De acordo com James Lockhart e Stuart Scwartz, no momento da chegada dos europeus ao que chamaram de Novo Mundo, a estimativa é de que a população nativa na América era em torno de 57,3 milhões, mas outros estudos sugerem que ela possa chegar em até 112 milhões. Não existe um consenso e, por outro lado, as estimativas maiores até parecem ser um exagero. Ainda assim, as pesquisas lideradas por Daniel Villegas, economista e historiador mexicano, apontam que em 1521, a cidade de Tenochtitlán, capital do Império Asteca, possuía uma população estimada entre 80 mil e 200 mil habitantes e, se incluso as regiões periféricas, chegava aos 700 mil. Em níveis de comparação, as maiores cidades na Europa deste período eram Paris, Nápoles, Veneza e Milão, todas com pouco mais de 100 mil habitantes. Como mencionado, embora não haja um consenso sobre a população na América antes da chegada dos europeus, o que se pode constatar é que as cidades antigas do Continente Americano eram mais populosas em comparação aos principais centros na Europa.

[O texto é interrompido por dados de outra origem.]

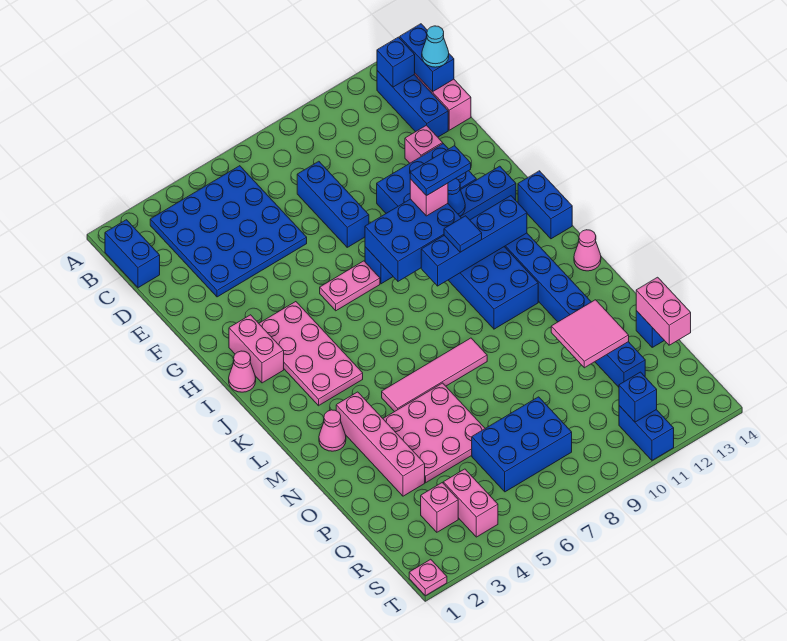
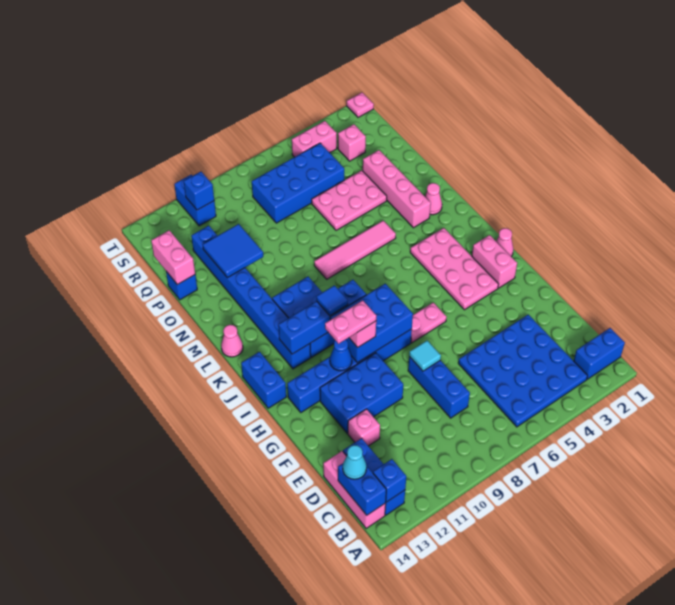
blue 1x2 brick [105,220,160,288] -> blue 1x2 brick turned to [574,328,625,379]
none -> cyan 1x1 tile [409,341,441,371]
blue 1x2 plate [410,146,471,196] -> pink 1x2 plate [325,300,376,344]
pink 3x3 plate [383,383,485,483] -> pink 2x3 plate [312,170,387,230]
pink 2x2 tile [551,300,629,368] -> blue 2x2 tile [203,224,263,278]
blue 2x3 brick [472,397,572,492] -> blue 2x4 brick [252,143,344,223]
pink 1x2 brick [443,469,498,537] -> pink 1x2 brick turned to [292,121,337,157]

Pelo ponto de vista dos europeus, a chegada da expedição de Cristóvão Colombo na América e todo seu desencadeamento nos anos seguintes foi uma descoberta, mas, para os povos nativos, trata-se de uma invasão, haja vista que já ocupavam e habitavam o continente há milhares de anos, bem como, conheciam o território, tinham raízes históricas e possuíam uma sociedade estruturada por um regime político próprio, leis, comércio, trabalho e cultura. De fato, tratar a chegada de Colombo na América como uma descoberta é nada mais do que uma visão eurocêntrica, que coloca a Europa e sua cultura no centro do mundo, que posiciona os europeus como os protagonistas da história mundial, sendo eles o modelo de civilização, pensamento, comportamento e intelectualidade. Também, a visão etnocêntrica foi responsável por impossibilitar o reconhecimento dos nativos americanos como seres humanos, mas, sim, como animais selvagens, incivilizados e possuidores de uma cultura atrasada e primitiva. Este olhar humano não reconhece o diferente, passa a tratar o outro com estranheza, preconceito, hostilidade e violência, passa a valorizar ao máximo sua própria cultura e desvalorizar a do outro. Logo, não reconhece a cultura do outro como algo diferente e possível. Ora, este olhar preconceituoso ainda permeia no século XXI sob a América, a armadilha da narrativa eurocêntrica e etnocêntrica está armada e nos faz, ainda hoje, enxergarmo-nos de baixo para cima e nos sentir inferior ao povo europeu e a tudo o que vem da Europa. Isso nos faz refletir o quanto é importante conhecermos nossas origens, nossas múltiplas identidades e a história.
No Brasil, os casos de racismo e xenofobia, frequentemente denunciados pela mídia nacional e internacional, envergonham nosso país e, ao mesmo tempo, mostram que a rejeição e a aversão aos povos nativos têm ganhado força nos últimos anos. Infelizmente, também mostram que nós, brasileiros e brasileiras, ainda precisamos aprender a respeitar o diferente e a conviver com a pluralidade cultural.